The cliché was it was usually the husband who was eager to trade in his current wife for a new, younger model. But increasingly, women too are keen to jump ship as they realize that, at 60, they may have 30 more years ahead and can’t face the question, “What are we having for dinner?” one more day.
Postponing sex until you’re a senior doesn’t work so good, neither does postponing divorce.
From a financial perspective, the obvious reason is, whatever expenses were shared by two, are now borne alone. Unless there is a solid-gold pension in one’s future or an in-demand skill for which people will pay handsomely, it’s difficult, if not impossible, to increase income later in life. And, when it comes to the magic of compounding, time is not on the side of the retiree. Those on fixed incomes are not in a position to risk their money in the stock markets. But very conservative investments, like GICs, barely keep pace with inflation, thus constraining nest eggs and reducing buying power.

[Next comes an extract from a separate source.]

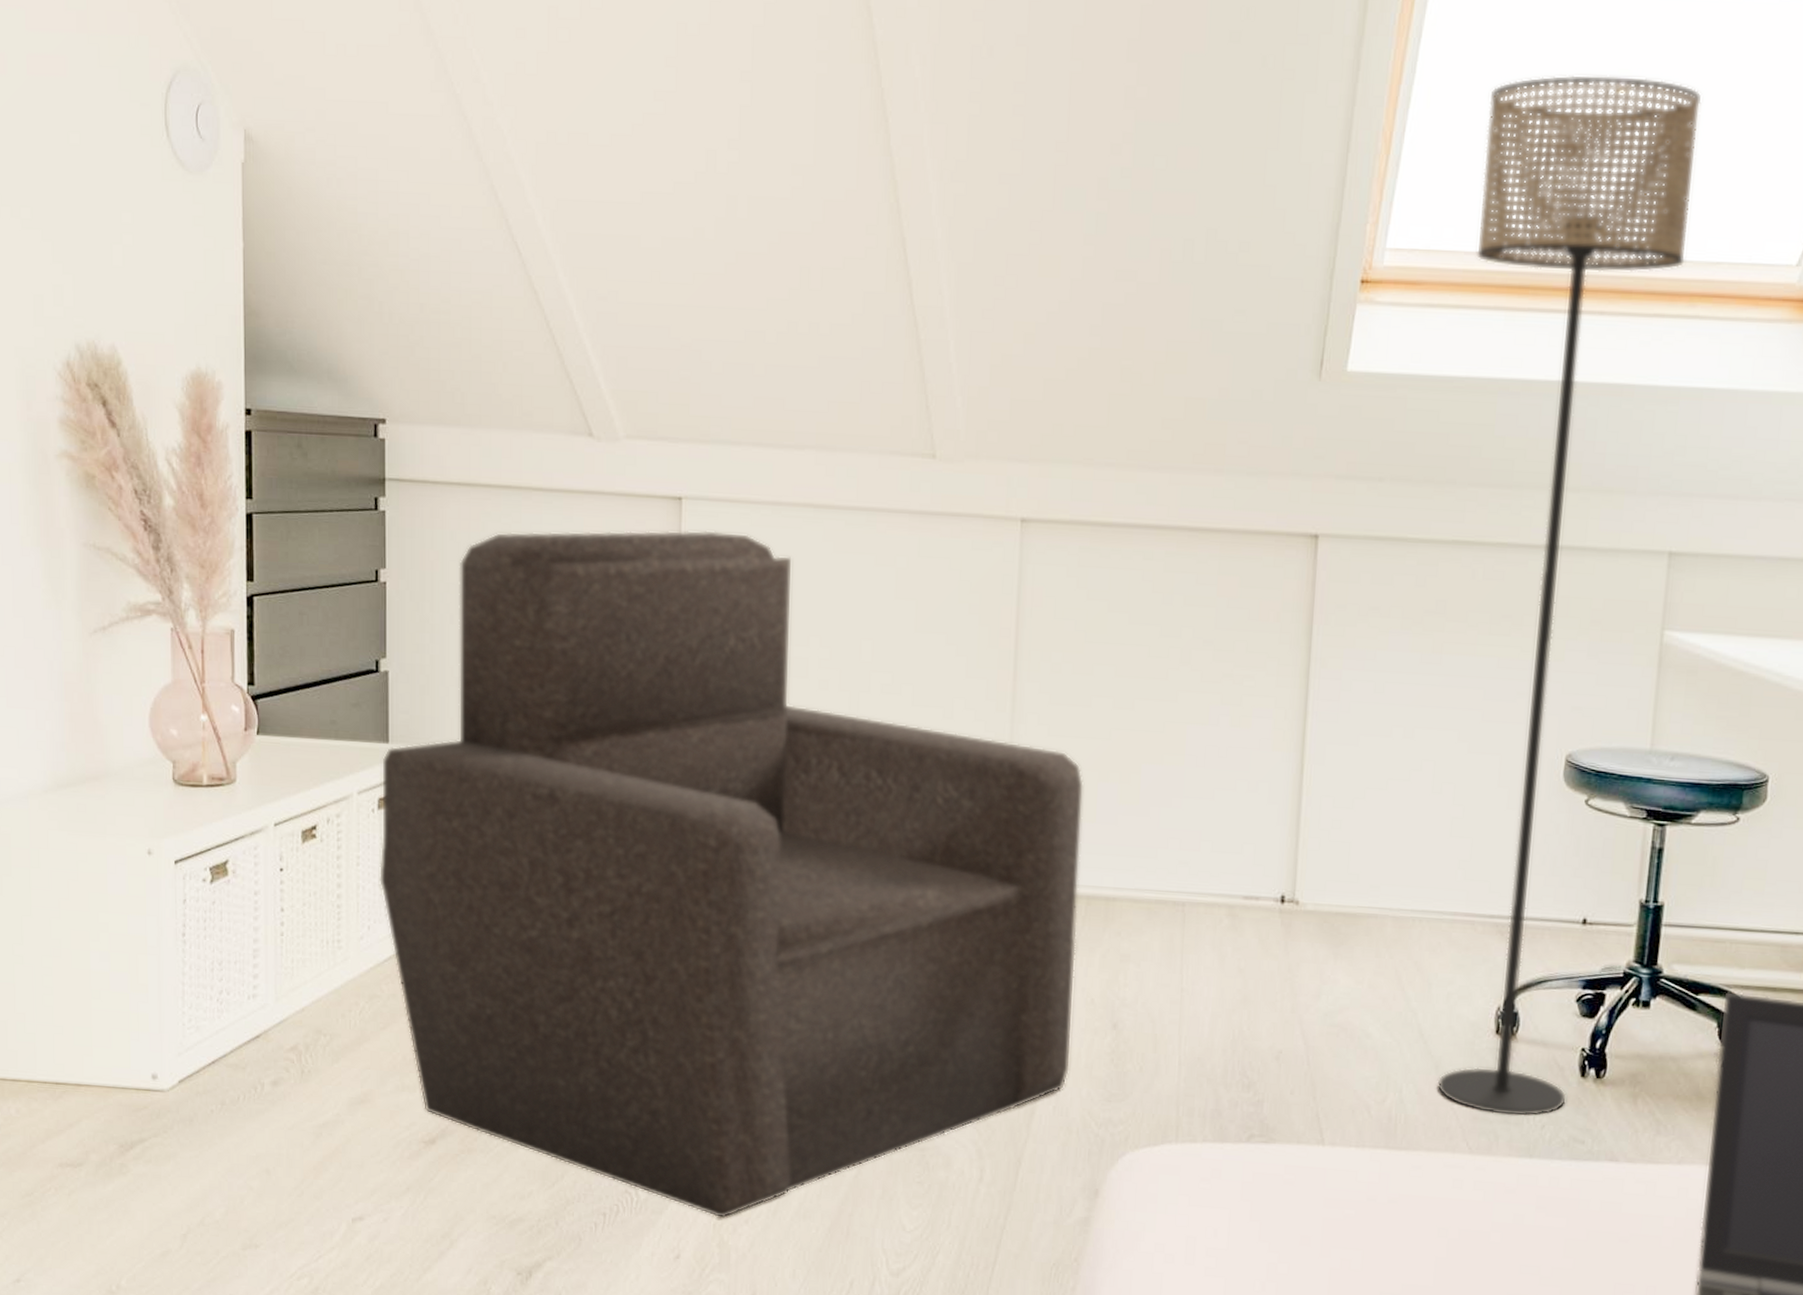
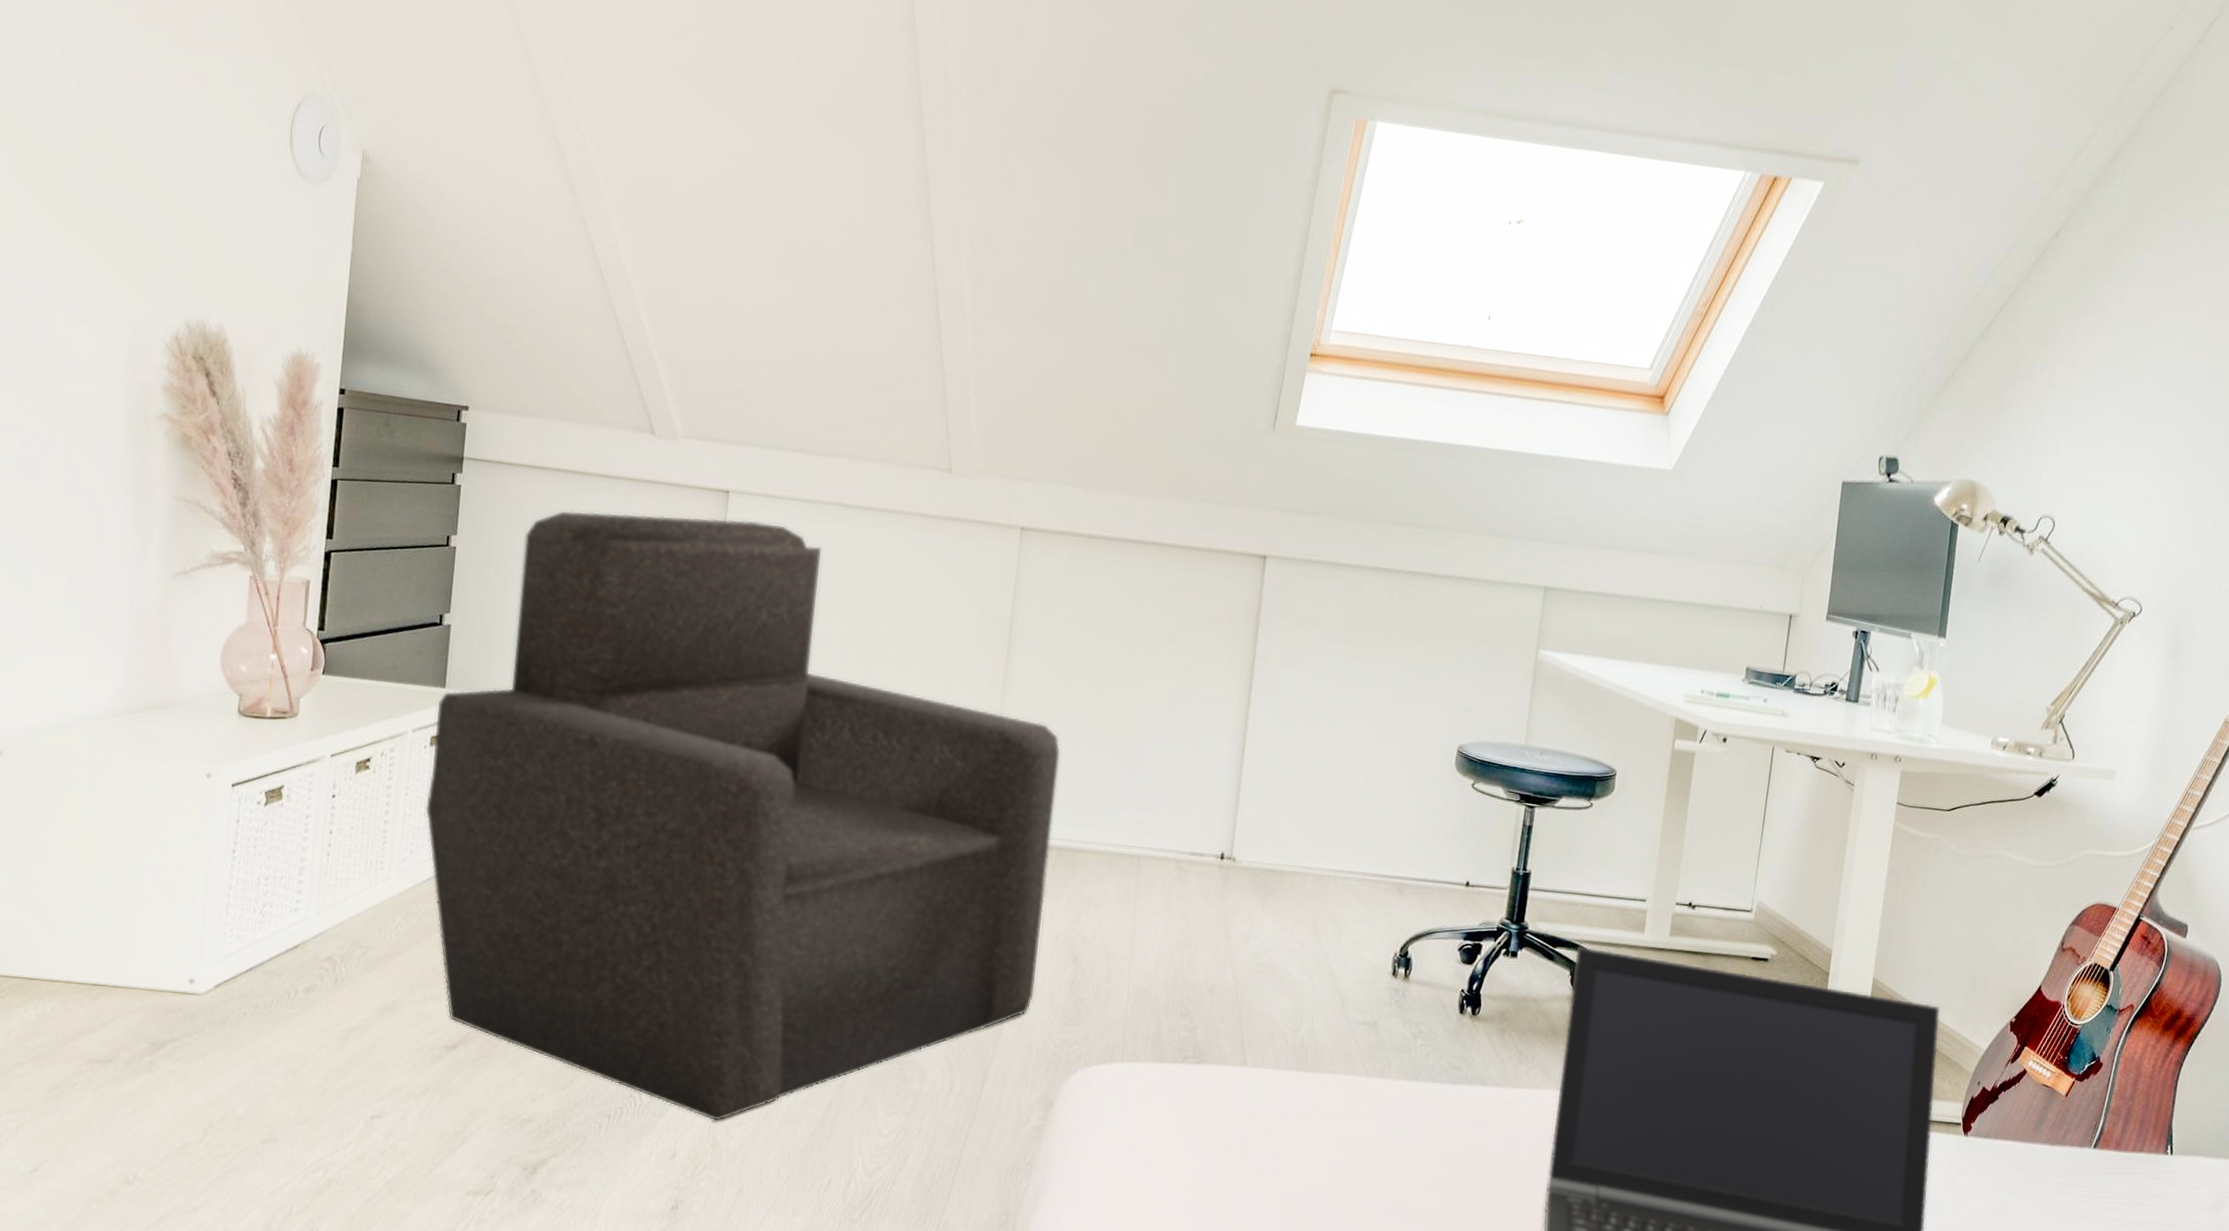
floor lamp: present [1437,74,1702,1117] -> none [1342,206,1581,1046]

Not surprisingly, women fare the worst financially after a divorce. This is due to a perfect storm of lower pension payments because of historically lower job earnings, and financial penalties in the form of higher insurance premiums and lower annuity payouts due to their greater longevity. Plus, women pay more for haircuts too.
No one should have to endure an unhappy marriage but being an impoverished senior is no great shakes either. For anyone contemplating “the Great Escape,” it’s best to seize the day well before the Canada Pension cheques roll in, or else “Freedom-55″ might just become “Screwed-at-60.”